Most founders know they're busy. Few know where their time actually goes — or which tasks are worth automating first. The Leverage Audit fixes that in one sitting.
Block 20 minutes. Grab a notebook or open a blank doc. No AI required for this one — you need honest self-assessment before you automate anything.
What You'll Need
- 20 uninterrupted minutes
- Your calendar from the last two weeks
- A rough sense of your weekly recurring tasks
- Honesty about what you procrastinate on
Map your last two weeks
Open your calendar and list every recurring task you performed — client emails, content creation, invoicing, social posts, research, admin, meetings. Don't filter yet. Just capture.
Group them into four buckets: Creating (writing, designing, building), Communicating (email, calls, DMs), Operating (invoicing, scheduling, filing), and Thinking (strategy, planning, decisions).
Time each bucket honestly
Estimate hours per week for each bucket. Be ruthless — include the tasks you do while "checking email" or "just quickly updating" something. Founders consistently underestimate admin by 40–60%.
Circle the bucket that took the most time. That's your leverage point.
Find the repeat offenders
Within your biggest bucket, list the three tasks you do most often. For each one, ask:
- Does this require my specific judgment, or just my time?
- Could someone (or something) do 80% of this if I provided a clear template?
- How many hours per week does this actually cost me?
Tasks that fail the judgment test are automation candidates. Tasks that pass it are where you should spend your best hours.
Score each task for automation potential
Rate each repeat offender on two axes (1–5):
- Frequency — how often you do it (daily = 5, monthly = 1)
- Automatability — how rule-based and repeatable it is (copy-paste admin = 5, client strategy = 1)
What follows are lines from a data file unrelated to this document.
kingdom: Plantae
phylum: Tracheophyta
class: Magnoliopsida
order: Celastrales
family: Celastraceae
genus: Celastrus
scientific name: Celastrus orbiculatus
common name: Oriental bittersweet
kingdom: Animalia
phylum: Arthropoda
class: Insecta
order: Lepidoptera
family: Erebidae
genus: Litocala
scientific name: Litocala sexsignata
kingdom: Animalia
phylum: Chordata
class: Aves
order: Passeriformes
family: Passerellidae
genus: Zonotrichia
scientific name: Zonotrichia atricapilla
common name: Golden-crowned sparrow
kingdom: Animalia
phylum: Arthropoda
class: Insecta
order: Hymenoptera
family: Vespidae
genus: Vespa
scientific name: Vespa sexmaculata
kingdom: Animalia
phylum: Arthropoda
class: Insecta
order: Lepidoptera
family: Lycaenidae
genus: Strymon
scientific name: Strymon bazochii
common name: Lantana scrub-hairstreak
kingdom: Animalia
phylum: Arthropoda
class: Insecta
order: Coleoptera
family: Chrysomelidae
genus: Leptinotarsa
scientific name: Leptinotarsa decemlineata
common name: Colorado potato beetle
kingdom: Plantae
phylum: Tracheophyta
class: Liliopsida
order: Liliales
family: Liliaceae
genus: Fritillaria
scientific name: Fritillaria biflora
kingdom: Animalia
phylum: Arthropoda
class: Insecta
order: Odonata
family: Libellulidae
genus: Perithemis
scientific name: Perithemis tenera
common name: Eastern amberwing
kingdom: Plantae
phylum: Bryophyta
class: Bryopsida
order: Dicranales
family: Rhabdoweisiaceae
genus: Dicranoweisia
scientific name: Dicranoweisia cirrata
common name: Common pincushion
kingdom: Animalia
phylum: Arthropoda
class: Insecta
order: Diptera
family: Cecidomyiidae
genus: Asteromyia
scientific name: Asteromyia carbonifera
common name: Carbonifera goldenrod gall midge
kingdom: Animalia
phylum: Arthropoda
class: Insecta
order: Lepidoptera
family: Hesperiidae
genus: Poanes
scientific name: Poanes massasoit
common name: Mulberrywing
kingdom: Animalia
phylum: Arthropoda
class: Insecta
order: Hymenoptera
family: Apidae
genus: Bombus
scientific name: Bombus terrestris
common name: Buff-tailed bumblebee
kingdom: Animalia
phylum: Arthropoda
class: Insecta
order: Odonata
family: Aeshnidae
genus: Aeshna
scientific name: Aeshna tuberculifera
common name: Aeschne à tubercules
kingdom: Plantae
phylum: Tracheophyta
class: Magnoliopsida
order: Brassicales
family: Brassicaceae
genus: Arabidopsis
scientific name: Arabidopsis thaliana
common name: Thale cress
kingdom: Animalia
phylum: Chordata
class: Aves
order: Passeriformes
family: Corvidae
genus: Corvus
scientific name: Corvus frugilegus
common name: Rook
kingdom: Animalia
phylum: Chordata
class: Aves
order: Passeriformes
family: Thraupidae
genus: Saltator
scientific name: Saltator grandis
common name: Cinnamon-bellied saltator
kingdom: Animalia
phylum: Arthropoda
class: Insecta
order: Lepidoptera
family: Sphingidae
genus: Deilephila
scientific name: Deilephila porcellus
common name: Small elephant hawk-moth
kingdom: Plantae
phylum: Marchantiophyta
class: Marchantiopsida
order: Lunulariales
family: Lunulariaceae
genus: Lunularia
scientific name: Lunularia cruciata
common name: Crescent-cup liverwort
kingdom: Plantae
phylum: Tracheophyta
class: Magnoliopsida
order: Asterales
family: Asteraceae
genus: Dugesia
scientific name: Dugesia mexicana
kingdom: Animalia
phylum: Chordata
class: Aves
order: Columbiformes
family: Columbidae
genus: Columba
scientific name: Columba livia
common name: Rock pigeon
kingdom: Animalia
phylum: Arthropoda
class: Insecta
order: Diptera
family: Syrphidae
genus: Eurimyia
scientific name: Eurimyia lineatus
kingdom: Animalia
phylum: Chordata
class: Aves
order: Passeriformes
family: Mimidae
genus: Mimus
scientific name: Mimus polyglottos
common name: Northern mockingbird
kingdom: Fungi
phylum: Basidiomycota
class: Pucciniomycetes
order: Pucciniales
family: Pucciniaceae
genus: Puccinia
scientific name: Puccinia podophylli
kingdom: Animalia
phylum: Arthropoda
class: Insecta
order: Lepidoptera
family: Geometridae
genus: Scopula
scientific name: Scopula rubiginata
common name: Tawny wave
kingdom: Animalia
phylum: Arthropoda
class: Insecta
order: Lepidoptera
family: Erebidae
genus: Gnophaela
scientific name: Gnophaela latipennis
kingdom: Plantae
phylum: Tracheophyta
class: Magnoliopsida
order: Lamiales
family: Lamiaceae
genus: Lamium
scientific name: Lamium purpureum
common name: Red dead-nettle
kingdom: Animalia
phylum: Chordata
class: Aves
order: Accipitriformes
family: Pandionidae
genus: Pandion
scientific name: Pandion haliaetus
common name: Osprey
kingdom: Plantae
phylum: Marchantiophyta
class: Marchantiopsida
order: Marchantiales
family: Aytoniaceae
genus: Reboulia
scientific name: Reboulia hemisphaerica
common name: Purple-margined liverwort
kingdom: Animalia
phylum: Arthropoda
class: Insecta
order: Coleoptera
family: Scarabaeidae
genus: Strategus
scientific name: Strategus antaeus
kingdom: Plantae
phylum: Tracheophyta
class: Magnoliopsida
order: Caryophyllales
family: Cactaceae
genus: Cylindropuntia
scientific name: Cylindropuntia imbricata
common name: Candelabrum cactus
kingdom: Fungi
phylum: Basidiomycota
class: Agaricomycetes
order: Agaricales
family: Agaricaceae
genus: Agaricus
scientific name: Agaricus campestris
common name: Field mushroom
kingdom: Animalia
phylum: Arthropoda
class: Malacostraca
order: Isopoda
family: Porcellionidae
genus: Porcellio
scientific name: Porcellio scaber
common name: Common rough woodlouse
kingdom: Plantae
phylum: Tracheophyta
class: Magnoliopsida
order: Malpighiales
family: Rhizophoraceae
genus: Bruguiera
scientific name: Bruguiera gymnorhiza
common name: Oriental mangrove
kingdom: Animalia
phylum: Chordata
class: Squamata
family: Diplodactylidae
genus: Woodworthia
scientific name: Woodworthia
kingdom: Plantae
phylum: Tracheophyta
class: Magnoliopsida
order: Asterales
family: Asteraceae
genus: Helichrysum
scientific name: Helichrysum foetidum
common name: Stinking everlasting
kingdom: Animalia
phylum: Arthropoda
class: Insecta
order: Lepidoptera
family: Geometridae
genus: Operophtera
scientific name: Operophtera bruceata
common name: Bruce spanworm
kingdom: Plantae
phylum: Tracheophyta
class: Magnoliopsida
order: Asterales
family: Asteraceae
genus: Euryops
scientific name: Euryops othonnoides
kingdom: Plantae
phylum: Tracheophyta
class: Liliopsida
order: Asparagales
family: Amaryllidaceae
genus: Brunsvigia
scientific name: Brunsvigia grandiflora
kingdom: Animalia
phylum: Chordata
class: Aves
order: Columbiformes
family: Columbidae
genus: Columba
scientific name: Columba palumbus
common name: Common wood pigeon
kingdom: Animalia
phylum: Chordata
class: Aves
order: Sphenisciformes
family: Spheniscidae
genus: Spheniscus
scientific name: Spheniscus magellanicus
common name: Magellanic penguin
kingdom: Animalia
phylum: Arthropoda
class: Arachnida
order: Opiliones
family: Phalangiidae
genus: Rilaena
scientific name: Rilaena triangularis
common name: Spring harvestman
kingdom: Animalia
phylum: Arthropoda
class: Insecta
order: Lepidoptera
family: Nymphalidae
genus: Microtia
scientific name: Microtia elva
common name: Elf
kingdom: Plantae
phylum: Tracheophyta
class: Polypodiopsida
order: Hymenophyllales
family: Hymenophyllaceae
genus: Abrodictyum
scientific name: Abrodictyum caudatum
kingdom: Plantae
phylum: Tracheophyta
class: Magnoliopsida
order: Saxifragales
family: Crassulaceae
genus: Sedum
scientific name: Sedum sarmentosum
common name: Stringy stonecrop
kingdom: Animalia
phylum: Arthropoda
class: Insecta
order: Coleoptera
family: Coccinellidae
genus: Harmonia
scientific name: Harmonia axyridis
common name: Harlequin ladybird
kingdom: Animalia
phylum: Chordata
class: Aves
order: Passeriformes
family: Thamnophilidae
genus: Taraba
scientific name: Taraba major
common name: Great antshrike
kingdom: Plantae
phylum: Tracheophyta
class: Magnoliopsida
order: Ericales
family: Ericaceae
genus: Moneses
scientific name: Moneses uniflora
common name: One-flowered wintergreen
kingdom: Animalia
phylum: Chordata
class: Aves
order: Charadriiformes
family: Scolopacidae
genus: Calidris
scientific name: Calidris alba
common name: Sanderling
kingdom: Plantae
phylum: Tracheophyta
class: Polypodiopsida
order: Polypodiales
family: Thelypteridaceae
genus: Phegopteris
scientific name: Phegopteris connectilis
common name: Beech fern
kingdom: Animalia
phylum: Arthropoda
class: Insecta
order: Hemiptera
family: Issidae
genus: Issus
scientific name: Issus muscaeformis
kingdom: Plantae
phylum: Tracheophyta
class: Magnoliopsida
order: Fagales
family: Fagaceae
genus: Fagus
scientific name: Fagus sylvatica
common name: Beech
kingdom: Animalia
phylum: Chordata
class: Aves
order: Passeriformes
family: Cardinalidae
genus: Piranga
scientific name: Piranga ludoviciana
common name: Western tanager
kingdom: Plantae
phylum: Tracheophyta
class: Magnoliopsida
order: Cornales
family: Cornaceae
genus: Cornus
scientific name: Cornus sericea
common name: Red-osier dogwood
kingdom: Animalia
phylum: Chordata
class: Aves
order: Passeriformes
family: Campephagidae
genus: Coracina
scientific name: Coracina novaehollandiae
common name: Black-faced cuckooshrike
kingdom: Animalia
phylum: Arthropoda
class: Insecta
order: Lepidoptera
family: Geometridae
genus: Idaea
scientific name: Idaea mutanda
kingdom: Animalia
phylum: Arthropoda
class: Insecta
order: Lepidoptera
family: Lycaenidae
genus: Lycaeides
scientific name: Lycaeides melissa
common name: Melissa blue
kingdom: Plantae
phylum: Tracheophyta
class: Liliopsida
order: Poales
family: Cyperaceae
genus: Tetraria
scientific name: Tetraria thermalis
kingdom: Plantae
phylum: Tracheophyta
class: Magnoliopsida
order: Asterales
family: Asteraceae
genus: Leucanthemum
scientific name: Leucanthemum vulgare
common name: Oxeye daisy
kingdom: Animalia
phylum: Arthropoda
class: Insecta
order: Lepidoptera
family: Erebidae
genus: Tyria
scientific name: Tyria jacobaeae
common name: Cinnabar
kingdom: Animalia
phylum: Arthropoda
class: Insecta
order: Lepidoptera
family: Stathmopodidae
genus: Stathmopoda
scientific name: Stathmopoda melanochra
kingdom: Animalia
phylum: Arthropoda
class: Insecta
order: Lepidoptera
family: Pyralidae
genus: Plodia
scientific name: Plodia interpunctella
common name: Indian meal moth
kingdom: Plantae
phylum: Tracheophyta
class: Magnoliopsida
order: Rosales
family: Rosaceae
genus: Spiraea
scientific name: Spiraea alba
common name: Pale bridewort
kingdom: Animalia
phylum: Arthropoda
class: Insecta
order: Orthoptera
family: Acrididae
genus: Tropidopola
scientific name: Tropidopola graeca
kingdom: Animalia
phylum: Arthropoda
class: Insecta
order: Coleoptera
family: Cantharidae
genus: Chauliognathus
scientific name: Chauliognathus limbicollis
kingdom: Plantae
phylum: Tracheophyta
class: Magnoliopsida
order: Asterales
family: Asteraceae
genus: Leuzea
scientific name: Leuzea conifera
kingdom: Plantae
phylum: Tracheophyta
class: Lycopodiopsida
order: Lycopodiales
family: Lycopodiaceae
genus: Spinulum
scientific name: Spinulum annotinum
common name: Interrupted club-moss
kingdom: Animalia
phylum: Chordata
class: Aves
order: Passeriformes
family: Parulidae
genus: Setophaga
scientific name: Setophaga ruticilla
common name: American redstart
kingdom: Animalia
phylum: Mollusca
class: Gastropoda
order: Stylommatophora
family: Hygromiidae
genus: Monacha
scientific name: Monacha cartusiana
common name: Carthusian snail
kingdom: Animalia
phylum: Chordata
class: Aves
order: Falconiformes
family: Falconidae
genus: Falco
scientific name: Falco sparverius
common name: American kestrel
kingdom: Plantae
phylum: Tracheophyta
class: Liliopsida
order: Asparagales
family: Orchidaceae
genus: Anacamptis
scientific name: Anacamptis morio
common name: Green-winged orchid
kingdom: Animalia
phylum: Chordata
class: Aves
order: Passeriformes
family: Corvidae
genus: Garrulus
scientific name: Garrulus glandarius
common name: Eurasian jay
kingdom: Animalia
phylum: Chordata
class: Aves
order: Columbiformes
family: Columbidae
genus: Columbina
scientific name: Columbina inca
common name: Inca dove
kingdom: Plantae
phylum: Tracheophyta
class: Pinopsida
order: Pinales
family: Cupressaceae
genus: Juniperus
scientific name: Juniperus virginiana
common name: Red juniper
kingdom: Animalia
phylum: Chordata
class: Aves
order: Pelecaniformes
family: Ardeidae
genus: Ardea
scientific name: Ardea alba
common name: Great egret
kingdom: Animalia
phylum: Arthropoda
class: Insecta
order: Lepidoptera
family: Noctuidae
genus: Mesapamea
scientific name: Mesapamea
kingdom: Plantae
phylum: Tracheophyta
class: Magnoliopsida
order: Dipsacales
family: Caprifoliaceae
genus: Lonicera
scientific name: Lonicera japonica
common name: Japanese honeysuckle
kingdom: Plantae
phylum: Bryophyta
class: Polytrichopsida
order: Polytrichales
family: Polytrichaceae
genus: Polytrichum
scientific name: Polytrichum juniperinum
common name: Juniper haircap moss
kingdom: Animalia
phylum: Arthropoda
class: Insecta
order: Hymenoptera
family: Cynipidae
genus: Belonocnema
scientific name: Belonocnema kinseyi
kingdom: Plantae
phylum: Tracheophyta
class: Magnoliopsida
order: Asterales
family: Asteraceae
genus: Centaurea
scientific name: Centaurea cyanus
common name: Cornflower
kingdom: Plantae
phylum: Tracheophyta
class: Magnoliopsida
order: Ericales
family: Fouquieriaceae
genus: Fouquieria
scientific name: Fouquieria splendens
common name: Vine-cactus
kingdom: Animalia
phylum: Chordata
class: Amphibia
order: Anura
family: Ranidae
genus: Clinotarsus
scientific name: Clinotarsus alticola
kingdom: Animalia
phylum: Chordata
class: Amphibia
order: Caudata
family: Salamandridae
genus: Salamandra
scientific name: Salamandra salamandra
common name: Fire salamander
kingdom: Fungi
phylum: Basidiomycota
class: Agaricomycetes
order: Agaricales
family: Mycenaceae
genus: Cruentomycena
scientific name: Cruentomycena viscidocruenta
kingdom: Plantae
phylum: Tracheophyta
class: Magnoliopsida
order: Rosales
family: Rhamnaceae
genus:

Multiply the scores. Anything above 15 is your first automation target. Anything below 8 stays manual — your judgment is worth more than the setup time.
Match the tool to the task
Use this quick reference to pick your first automation:
Email & communication overload
→ AI email triage + draft responses (Claude/ChatGPT) + Make for routing
Content creation bottleneck
→ Briefing templates + Claude for drafts + Descript for repurposing
Research eating your mornings
→ Perplexity for scanning + NotebookLM for your own docs + Feedly summaries
Admin & scheduling chaos
→ Cal.com for booking + Notion for SOPs + Make for CRM workflows
Commit to one workflow this week
Pick your highest-scoring task. Build one automation for it — not three, not a full system overhaul. One workflow, used daily for two weeks.
Write down: the trigger (what starts it), the steps (what happens), the output (what you get), and the time saved (be conservative).
Re-run this audit every quarter. Your business evolves, and so should your leverage.
What Good Looks Like
After your first audit, most founders find 3–5 hours of recoverable time per week — usually in email triage, content repurposing, or research summarisation. That's 150–250 hours per year redirected toward work that actually requires you.
The founders who win aren't the ones with the most AI tools. They're the ones who know exactly which four hours to buy back first — and then actually do it.